In 1915, Catholic intellectuals at the frontline launched initiatives to protect soldiers from slipping moral standards and temptation, sexual and otherwise. They offered 'appropriate', organised forms of recreation through study and prayer groups, and football clubs. The initiators grasped the opportunity to push a political agenda as well, using the groups to address all kinds of Flemish issues, such as language inequality in the army, on a large scale. in December 1916, an umbrella organisation was set up to coordinate these Flemish activities - the Front Movement was born.
The army command kept a very close eye on the Front Movement, which had become a political movement whose programme was capable of undermining the motivation of Flemish soldiers. By introducing strong censorship and finally, in February 1917, prohibiting study groups and similar gatherings altogether, the army leaders hoped to crush the movement. It was to have the opposite effect, as the Front Movement went underground and radicalised.

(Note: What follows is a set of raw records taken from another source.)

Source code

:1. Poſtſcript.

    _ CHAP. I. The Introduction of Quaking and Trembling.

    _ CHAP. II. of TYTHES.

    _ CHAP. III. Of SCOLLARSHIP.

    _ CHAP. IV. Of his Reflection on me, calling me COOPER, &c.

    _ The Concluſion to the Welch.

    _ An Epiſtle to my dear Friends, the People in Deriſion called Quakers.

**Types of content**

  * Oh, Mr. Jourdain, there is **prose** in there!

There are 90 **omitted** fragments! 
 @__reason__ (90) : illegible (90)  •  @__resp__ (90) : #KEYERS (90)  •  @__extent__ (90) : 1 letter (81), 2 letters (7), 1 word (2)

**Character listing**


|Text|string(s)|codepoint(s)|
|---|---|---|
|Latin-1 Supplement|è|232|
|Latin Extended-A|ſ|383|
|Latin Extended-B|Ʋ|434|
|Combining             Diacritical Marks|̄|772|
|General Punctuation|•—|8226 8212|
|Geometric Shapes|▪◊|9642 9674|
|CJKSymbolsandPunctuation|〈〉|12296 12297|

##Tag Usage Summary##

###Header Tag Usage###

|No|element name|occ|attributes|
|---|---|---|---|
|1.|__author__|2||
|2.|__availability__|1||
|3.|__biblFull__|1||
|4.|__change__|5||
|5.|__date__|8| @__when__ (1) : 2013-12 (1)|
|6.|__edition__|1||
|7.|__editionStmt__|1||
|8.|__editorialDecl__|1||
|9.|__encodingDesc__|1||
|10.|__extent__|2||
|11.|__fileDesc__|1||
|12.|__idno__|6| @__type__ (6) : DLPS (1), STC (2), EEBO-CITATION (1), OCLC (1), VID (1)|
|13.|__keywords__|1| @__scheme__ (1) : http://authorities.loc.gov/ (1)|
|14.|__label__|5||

‘Open Letter' to King Albert I of Belgium(11 July 1917), Ons Erfdeel
On 11 July 1917, the Front Movement wrote an open letter to King Albert I of Belgium. the letter was intended as an urgent warning and had the aim of spurring the king into protecting his Flemish subjects, who, as the movement believed, were being oppressed by the French-speaking establishment. In the letter, its author Adiel Debeuckelaere asserts that the Front Movement has lost all its trust in army officers, the Belgian press and the Belgian government. The Front movement made their grievances knows directly to the king in the hope that he would force government to promise more rights to Flemish-speaking citizens after the war, safeguarding the country's unity. The king responded by appointing a new minister of war: Armand de Ceuninck, who poured fuel on the fire by going on a crusade against everyone and everything in the army that was – or appeared to be – pro-Flemish. From that moment on, any further overtures seemed impossible.